### EXCERPT
════════════════
Sincere and zany musical starring up-and-coming talent

Review: LEGALLY BLONDE at Centrestage Youth Theatre So many musicals in the last twenty years have been adaptations from movies, that it's difficult to justify the transition to the medium of stage. Fortunately, I had the option of seeing Legally Blonde, produced by Centrestage Youth Theatre, without ever seeing the film. Free from making any comparisons, I could enjoy the show as the cast performed it with a sincerity and energy that made it feel as though the show was always intended for the stage.

For those who haven't seen either the film or the stage production. Legally Blonde tells the story of Elle Woods (Rachel Harding), a college graduate who, expecting her boyfriend, Warner (Joshua Downs), to propose, gets dumped instead. Not handling the rejection well, she concocts a scheme to follow him to Harvard Law school to win a second chance with him. In a plot twist that hasn't surprised anyone since The Wizard of Oz, Elle discovers the determination and critical thinking skills she's had since the opening number make her a deeper and more valuable person than she or anyone else assumed from the start. The plot takes no bold departures from the common tropes of comedy, but that gives Laurence O'Keefe's (Heathers, Bat Boy) score the opportunity to take center stage and drive the narrative. In that sense, Legally Blonde the musical is a lot like driving to the grocery store in an Aston Martin; it's definitely more about enjoying the journey than reaching the destination.

The selection of the show complements the cast Centrestage Youth gathered quite well. Most of the characters are only a few years older than the actors playing them, so the most difficult roles were those of the adults-most of which were silly, melodramatic, and probably better played by actors in their late teens. The most challenging role was that of Professor Callahan, played by Michael Polines. The only dedicated straight man in a cast of cartoons, Callahan required restraint and precision to pull off, which Polines managed quite well. At times, I thought he didn't have the haughty air of a lawyer/professor who probably suffers chronic neck pain from looking down on absolutely everyone in his life, but he certainly channeled the sociopathic spirit required for the number Blood in the Water.

For a comedy, the characters of Elle and her new love interest Emmett (Zane Nathan) are surprisingly nuanced, and both actors follow the ups and downs of these personalities with apparent ease. Nathan's Emmett was charming when he needed to be, supportive when Elle was down, awkward as their relationship grew, and driven and litigious when adopting the mantle of a young legal professional.
════════════════
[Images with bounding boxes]

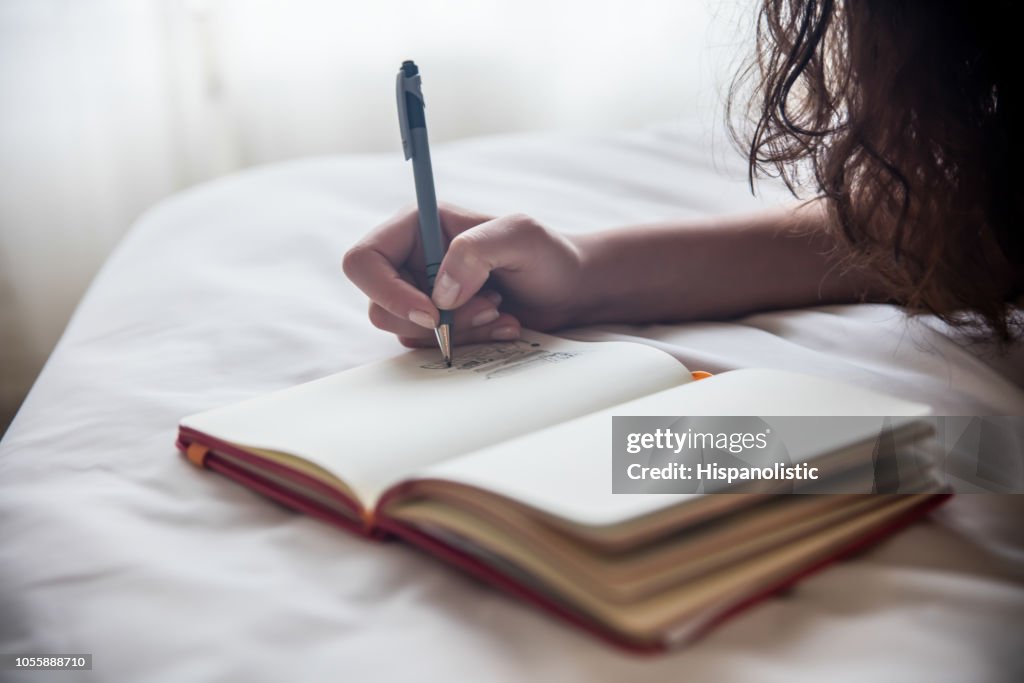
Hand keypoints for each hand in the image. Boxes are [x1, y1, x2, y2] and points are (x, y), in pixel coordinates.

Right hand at [343, 204, 584, 346]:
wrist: (569, 289)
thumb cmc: (547, 254)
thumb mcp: (520, 235)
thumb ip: (475, 250)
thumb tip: (439, 291)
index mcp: (416, 225)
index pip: (363, 260)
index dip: (387, 291)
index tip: (433, 310)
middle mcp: (410, 259)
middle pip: (379, 305)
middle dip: (433, 319)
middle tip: (486, 307)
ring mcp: (420, 293)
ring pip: (405, 331)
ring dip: (457, 331)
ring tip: (499, 310)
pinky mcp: (435, 322)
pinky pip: (429, 346)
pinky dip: (466, 342)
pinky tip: (501, 324)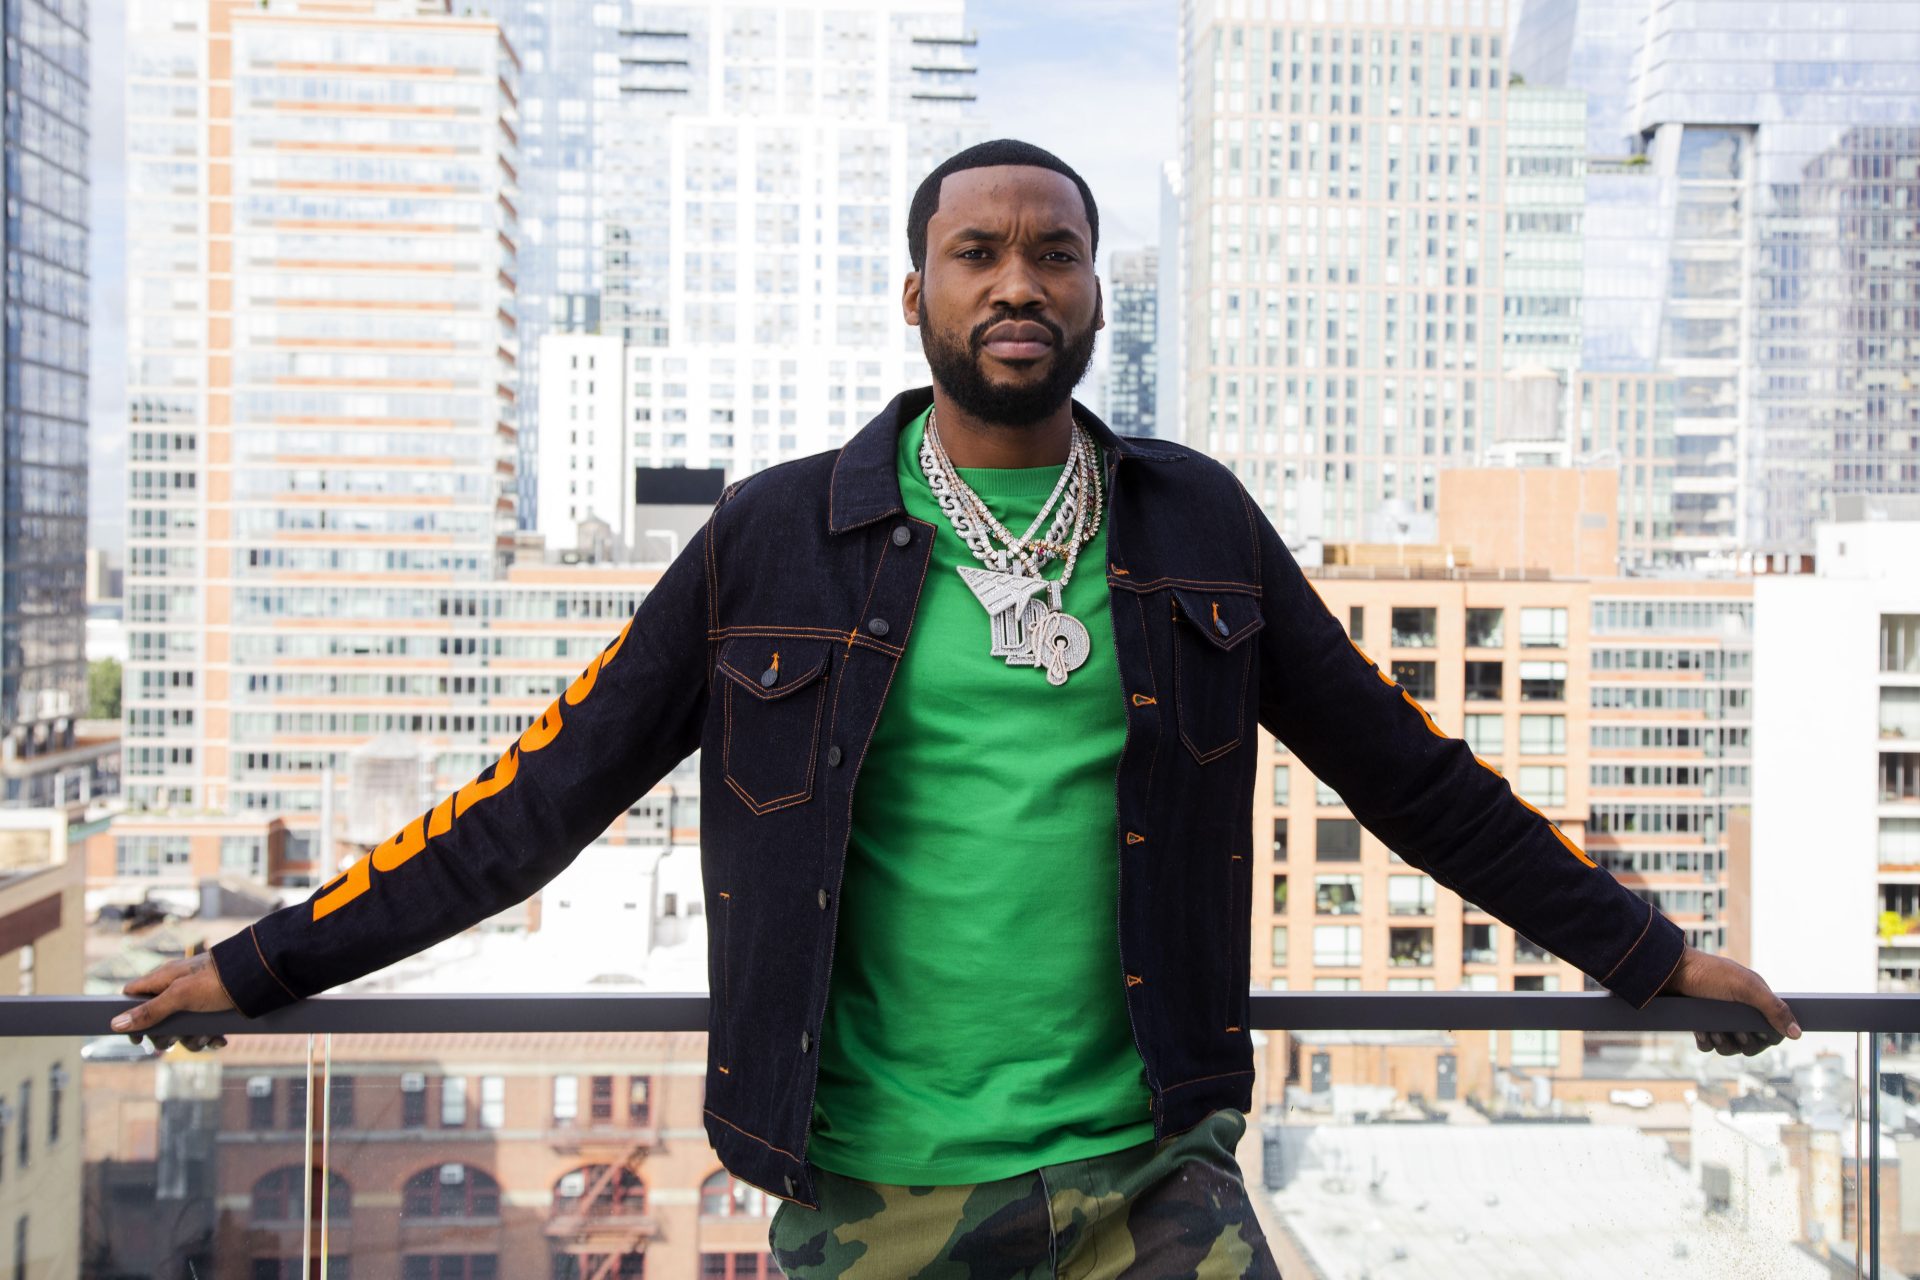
════════════════
### TASK INSTRUCTIONS
List each cast member the review names, with the character that person plays. The review by itself is enough for this work.

### RESPONSE BOX
Rachel Harding: Elle Woods
Joshua Downs: Warner
Michael Polines: Professor Callahan
Zane Nathan: Emmett